Begin at the line containing "- [Bug] [IGE] IGE: Fehlerhaftes" in the entries below and end at the line containing "- [Feature] [IGE] Gestaltung"; transcribe that range exactly and nothing outside it.

Saved entries
= = = = = = =

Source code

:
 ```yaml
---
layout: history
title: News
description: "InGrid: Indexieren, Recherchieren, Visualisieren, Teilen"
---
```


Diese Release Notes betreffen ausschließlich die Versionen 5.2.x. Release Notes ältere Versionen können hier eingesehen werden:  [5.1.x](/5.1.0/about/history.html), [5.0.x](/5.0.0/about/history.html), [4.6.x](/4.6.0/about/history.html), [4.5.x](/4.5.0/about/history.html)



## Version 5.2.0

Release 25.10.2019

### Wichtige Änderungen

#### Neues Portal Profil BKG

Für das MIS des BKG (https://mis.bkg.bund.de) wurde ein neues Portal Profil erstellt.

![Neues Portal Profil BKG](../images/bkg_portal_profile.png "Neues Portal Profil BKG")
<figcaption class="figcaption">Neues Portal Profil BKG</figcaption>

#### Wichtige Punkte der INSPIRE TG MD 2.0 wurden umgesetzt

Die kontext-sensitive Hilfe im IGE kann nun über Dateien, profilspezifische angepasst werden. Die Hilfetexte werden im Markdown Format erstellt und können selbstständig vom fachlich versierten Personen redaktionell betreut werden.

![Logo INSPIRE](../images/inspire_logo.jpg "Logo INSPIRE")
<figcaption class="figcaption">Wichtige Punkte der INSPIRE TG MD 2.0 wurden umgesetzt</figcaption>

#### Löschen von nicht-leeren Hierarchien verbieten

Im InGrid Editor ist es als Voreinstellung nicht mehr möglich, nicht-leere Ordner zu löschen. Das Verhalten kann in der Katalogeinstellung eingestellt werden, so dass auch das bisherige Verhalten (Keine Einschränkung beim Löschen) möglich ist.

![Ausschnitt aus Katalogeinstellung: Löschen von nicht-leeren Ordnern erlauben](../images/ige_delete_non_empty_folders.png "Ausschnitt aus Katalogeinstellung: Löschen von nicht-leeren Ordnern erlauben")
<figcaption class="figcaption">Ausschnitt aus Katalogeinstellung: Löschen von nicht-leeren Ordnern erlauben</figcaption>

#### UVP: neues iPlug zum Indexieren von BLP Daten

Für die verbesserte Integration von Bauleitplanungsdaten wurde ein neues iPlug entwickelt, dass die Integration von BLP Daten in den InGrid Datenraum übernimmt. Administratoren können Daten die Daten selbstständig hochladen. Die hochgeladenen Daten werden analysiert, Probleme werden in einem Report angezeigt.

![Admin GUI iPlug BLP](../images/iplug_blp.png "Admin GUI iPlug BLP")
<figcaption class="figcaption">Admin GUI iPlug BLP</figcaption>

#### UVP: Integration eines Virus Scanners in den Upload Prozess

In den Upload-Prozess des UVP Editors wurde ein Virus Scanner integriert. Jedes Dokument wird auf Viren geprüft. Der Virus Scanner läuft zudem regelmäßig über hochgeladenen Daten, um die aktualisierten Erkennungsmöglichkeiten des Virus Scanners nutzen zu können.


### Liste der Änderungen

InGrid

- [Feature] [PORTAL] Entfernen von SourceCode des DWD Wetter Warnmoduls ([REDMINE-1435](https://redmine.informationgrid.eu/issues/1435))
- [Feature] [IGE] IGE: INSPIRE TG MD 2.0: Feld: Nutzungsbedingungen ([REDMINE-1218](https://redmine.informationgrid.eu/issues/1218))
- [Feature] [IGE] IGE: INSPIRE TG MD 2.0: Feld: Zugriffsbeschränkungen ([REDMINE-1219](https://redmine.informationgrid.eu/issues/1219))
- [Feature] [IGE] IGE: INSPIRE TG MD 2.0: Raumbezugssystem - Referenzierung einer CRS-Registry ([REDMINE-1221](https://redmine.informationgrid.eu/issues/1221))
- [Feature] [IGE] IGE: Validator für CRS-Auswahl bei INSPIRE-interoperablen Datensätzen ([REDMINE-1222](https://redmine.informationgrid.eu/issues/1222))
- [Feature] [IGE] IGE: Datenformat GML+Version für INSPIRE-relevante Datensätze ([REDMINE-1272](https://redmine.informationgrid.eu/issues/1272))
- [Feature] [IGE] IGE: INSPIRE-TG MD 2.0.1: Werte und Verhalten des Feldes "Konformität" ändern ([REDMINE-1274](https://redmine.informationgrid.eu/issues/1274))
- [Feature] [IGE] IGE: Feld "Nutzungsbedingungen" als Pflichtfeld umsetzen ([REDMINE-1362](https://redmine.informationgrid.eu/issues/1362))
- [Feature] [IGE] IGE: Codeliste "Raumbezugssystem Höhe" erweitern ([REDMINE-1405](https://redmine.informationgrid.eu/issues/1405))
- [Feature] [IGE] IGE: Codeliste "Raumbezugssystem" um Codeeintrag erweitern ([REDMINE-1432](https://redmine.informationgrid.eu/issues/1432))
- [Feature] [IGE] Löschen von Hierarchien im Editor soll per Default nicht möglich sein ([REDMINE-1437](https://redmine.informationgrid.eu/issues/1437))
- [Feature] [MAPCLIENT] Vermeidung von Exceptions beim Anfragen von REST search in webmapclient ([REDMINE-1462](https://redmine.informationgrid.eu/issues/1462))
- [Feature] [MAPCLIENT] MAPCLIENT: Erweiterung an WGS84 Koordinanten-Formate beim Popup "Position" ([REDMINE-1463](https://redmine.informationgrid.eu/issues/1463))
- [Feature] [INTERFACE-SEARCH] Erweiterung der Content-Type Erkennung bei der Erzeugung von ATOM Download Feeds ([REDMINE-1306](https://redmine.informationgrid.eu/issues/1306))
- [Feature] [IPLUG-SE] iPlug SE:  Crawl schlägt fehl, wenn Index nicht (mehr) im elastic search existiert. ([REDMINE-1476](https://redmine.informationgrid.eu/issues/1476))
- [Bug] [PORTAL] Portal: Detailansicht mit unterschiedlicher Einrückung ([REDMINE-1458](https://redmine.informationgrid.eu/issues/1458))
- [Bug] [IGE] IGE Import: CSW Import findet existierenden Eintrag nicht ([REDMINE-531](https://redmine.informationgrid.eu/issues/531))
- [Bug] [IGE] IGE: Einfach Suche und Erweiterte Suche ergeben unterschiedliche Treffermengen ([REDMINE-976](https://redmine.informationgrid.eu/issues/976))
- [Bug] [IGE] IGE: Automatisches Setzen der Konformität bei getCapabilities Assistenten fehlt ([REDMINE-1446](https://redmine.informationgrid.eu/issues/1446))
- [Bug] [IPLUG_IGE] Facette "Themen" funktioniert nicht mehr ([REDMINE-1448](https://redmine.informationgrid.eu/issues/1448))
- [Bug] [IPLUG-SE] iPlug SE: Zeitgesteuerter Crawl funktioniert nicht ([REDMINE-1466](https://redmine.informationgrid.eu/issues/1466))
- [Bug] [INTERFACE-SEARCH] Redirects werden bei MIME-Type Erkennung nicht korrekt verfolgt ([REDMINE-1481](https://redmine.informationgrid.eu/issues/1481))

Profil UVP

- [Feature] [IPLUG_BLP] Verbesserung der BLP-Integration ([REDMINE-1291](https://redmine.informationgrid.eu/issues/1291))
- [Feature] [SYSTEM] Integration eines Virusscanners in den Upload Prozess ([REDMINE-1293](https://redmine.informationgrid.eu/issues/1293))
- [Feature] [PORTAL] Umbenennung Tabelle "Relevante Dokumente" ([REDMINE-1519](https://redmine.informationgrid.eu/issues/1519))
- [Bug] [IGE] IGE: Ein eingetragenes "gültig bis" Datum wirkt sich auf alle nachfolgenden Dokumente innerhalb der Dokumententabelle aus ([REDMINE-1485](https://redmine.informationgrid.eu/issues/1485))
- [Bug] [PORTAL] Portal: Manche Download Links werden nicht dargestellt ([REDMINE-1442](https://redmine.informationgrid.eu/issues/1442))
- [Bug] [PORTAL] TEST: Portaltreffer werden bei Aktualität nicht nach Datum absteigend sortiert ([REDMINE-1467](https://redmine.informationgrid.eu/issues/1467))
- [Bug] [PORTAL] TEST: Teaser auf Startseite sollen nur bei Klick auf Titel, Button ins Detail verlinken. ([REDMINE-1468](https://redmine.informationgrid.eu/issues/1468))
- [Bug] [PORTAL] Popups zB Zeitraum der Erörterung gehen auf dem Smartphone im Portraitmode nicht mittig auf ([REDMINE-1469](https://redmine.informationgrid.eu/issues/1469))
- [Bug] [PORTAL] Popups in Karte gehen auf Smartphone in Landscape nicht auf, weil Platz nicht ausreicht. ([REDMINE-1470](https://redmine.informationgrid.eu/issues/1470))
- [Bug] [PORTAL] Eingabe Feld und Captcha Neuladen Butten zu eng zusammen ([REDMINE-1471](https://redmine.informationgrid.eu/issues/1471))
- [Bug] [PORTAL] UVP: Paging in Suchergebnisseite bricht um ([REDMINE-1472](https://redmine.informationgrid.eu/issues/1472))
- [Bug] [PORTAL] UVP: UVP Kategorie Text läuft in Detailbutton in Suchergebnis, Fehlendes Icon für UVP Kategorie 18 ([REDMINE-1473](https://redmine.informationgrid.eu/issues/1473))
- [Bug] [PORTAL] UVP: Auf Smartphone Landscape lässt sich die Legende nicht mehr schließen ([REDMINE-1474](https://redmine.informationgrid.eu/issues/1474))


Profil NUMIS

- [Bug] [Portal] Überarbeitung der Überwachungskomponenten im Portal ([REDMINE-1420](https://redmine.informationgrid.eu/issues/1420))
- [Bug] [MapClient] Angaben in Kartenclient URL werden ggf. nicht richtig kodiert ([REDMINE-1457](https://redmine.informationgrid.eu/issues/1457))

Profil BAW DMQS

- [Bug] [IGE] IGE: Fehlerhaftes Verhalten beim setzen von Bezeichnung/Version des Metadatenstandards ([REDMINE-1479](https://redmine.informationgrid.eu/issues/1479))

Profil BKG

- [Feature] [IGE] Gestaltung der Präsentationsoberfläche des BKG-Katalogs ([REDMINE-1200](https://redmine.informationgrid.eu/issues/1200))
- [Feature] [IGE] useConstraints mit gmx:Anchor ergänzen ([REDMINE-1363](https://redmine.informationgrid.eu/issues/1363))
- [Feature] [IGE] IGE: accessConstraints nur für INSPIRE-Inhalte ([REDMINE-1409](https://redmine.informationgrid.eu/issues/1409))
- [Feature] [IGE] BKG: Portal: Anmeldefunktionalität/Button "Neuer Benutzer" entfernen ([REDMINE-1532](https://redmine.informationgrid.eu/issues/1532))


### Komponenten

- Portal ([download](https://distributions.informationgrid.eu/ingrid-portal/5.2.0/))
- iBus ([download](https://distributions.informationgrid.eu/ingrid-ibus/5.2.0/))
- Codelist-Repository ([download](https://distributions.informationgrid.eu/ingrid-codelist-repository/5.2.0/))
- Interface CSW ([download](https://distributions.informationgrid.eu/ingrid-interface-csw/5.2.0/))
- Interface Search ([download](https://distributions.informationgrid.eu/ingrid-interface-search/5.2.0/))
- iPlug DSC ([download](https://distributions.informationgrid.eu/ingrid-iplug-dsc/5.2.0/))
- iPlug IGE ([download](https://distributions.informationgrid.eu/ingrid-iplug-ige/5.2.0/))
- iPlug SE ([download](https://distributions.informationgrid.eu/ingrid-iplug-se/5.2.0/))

= = = = = = =

- **ANSWER AREA**
- [Bug] [IGE] IGE: Fehlerhaftes Verhalten beim setzen von Bezeichnung/Version des Metadatenstandards ([REDMINE-1479](https://redmine.informationgrid.eu/issues/1479))

Profil BKG

- [Feature] [IGE] Gestaltung der Präsentationsoberfläche des BKG-Katalogs ([REDMINE-1200](https://redmine.informationgrid.eu/issues/1200))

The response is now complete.